Saved entries

[Start of section]

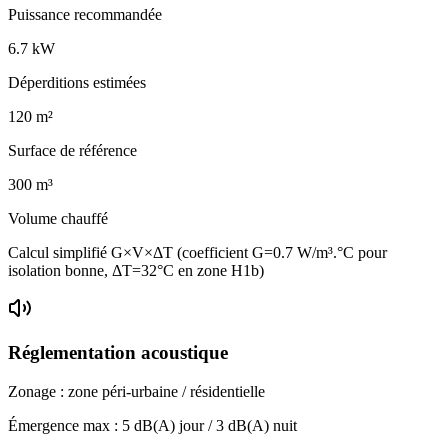
Puissance recommandée
6.7
kW
Déperditions estimées
120
m²
Surface de référence
300
m³
Volume chauffé
Calcul simplifié G×V×ΔT (coefficient G=0.7 W/m³.°C pour
isolation bonne, ΔT=32°C en zone H1b)
Réglementation acoustique
Zonage :
zone péri-urbaine / résidentielle
Émergence max :
5
dB(A) jour /
3
dB(A) nuit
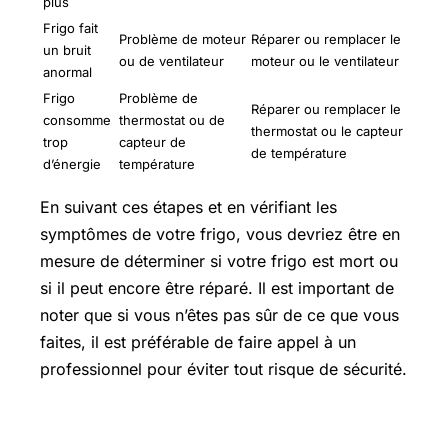
plus
Frigo fait
Problème de moteur
Réparer ou remplacer le
un bruit
ou de ventilateur
moteur ou le ventilateur
anormal
Frigo
Problème de
Réparer ou remplacer le
consomme
thermostat ou de
thermostat ou le capteur
trop
capteur de
de température
d’énergie
température
En suivant ces étapes et en vérifiant les
symptômes de votre frigo, vous devriez être en
mesure de déterminer si votre frigo est mort ou
si il peut encore être réparé. Il est important de
noter que si vous n’êtes pas sûr de ce que vous
faites, il est préférable de faire appel à un
professionnel pour éviter tout risque de sécurité.
Comment tester un relais de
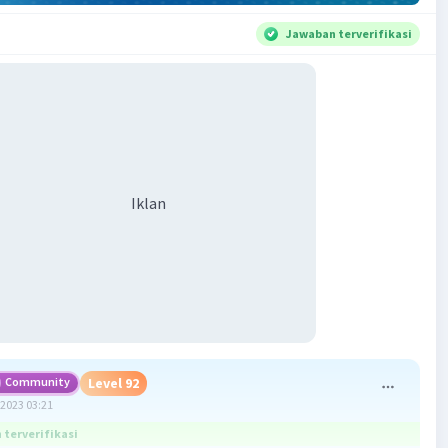
Jawaban terverifikasi
Iklan
Community
Level 92
2023 03:21
terverifikasi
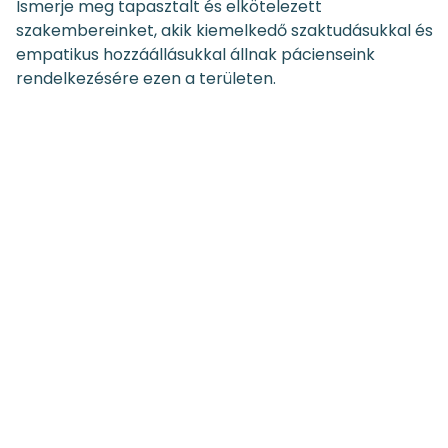
Ismerje meg tapasztalt és elkötelezett
szakembereinket, akik kiemelkedő szaktudásukkal és
empatikus hozzáállásukkal állnak pácienseink
rendelkezésére ezen a területen.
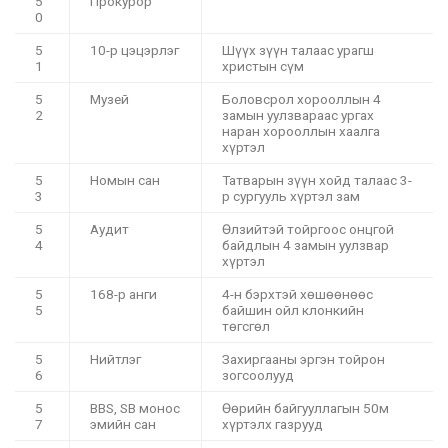
5
Прокурор
0
5
10-р цэцэрлэг
Шүүх зүүн талаас урагш
1
христын сүм
5
Музей
Боловсрол хорооллын 4
2
замын уулзвараас ургах
наран хорооллын хаалга
хүртэл
5
Номын сан
Татварын зүүн хойд талаас 3-
3
р сургууль хүртэл зам
5
Аудит
Өлзийтэй тойргоос онцгой
4
байдлын 4 замын уулзвар
хүртэл
5
168-р анги
4-н бэрхтэй хөшөөнөөс
5
байшин ойл клонкийн
төгсгөл
5
Нийтлэг
Захиргааны эргэн тойрон
6
зогсоолууд
5
BBS, SB монос
Өөрийн байгууллагын 50м
7
эмийн сан
хүртэлх газрууд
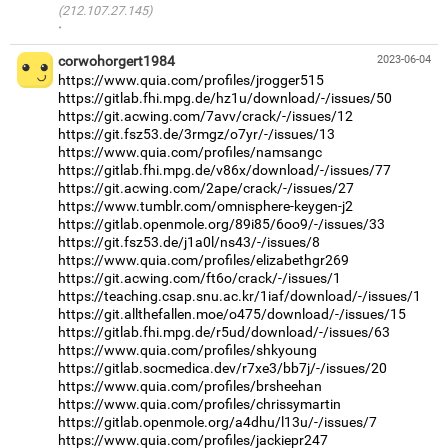
(212.107.27.145)
·
corwohorgert1984
2023-06-04
https://www.quia.com/profiles/jrogger515
https://gitlab.fhi.mpg.de/hz1u/download/-/issues/50
https://git.acwing.com/7avv/crack/-/issues/12
https://git.fsz53.de/3rmgz/o7yr/-/issues/13
https://www.quia.com/profiles/namsangc
https://gitlab.fhi.mpg.de/v86x/download/-/issues/77
https://git.acwing.com/2ape/crack/-/issues/27
https://www.tumblr.com/omnisphere-keygen-j2
https://gitlab.openmole.org/89i85/6oo9/-/issues/33
https://git.fsz53.de/j1a0l/ns43/-/issues/8
https://www.quia.com/profiles/elizabethgr269
https://git.acwing.com/ft6o/crack/-/issues/1
https://teaching.csap.snu.ac.kr/1iaf/download/-/issues/1
https://git.allthefallen.moe/o475/download/-/issues/15
https://gitlab.fhi.mpg.de/r5ud/download/-/issues/63
https://www.quia.com/profiles/shkyoung
https://gitlab.socmedica.dev/r7xe3/bb7j/-/issues/20
https://www.quia.com/profiles/brsheehan
https://www.quia.com/profiles/chrissymartin
https://gitlab.openmole.org/a4dhu/l13u/-/issues/7
https://www.quia.com/profiles/jackiepr247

[End of section]

Please copy out the text of every record above word for word, leaving the pictures out of your answer.

# [EXPECTED ANSWER]
Puissance recommandée
6.7
kW
Déperditions estimées
120
m²
Surface de référence
300
m³
Volume chauffé
Calcul simplifié G×V×ΔT (coefficient G=0.7 W/m³.°C pour
isolation bonne, ΔT=32°C en zone H1b)
Réglementation acoustique
Zonage :
zone péri-urbaine / résidentielle
Émergence max :
5
dB(A) jour /
3
dB(A) nuit
plus
Frigo fait
Problème de moteur
Réparer ou remplacer le
un bruit
ou de ventilateur
moteur ou le ventilateur
anormal
Frigo
Problème de
Réparer ou remplacer le
consomme
thermostat ou de
thermostat ou le capteur
trop
capteur de
de température
d’énergie
température
En suivant ces étapes et en vérifiant les
symptômes de votre frigo, vous devriez être en
mesure de déterminer si votre frigo est mort ou
si il peut encore être réparé. Il est important de
noter que si vous n’êtes pas sûr de ce que vous
faites, il est préférable de faire appel à un
professionnel pour éviter tout risque de sécurité.
Comment tester un relais de
Jawaban terverifikasi
Iklan
Community
Level 92
2023 03:21
terverifikasi
Ismerje meg tapasztalt és elkötelezett
szakembereinket, akik kiemelkedő szaktudásukkal és
empatikus hozzáállásukkal állnak pácienseink
rendelkezésére ezen a területen.
5
Прокурор
0
5
10-р цэцэрлэг
Шүүх зүүн талаас урагш
1
христын сүм
5
Музей
Боловсрол хорооллын 4
2
замын уулзвараас ургах
наран хорооллын хаалга
хүртэл
5
Номын сан
Татварын зүүн хойд талаас 3-
3
р сургууль хүртэл зам
5
Аудит
Өлзийтэй тойргоос онцгой
4
байдлын 4 замын уулзвар
хүртэл
5
168-р анги
4-н бэрхтэй хөшөөнөөс
5
байшин ойл клонкийн
төгсгөл
5
Нийтлэг
Захиргааны эргэн тойрон
6
зогсоолууд
5
BBS, SB монос
Өөрийн байгууллагын 50м
7
эмийн сан
хүртэлх газрууд
(212.107.27.145)
·
corwohorgert1984
2023-06-04
https://www.quia.com/profiles/jrogger515
https://gitlab.fhi.mpg.de/hz1u/download/-/issues/50
https://git.acwing.com/7avv/crack/-/issues/12
https://git.fsz53.de/3rmgz/o7yr/-/issues/13
https://www.quia.com/profiles/namsangc
https://gitlab.fhi.mpg.de/v86x/download/-/issues/77
https://git.acwing.com/2ape/crack/-/issues/27
https://www.tumblr.com/omnisphere-keygen-j2
https://gitlab.openmole.org/89i85/6oo9/-/issues/33
https://git.fsz53.de/j1a0l/ns43/-/issues/8
https://www.quia.com/profiles/elizabethgr269
https://git.acwing.com/ft6o/crack/-/issues/1
https://teaching.csap.snu.ac.kr/1iaf/download/-/issues/1
https://git.allthefallen.moe/o475/download/-/issues/15
https://gitlab.fhi.mpg.de/r5ud/download/-/issues/63
https://www.quia.com/profiles/shkyoung
https://gitlab.socmedica.dev/r7xe3/bb7j/-/issues/20
https://www.quia.com/profiles/brsheehan
https://www.quia.com/profiles/chrissymartin
https://gitlab.openmole.org/a4dhu/l13u/-/issues/7
https://www.quia.com/profiles/jackiepr247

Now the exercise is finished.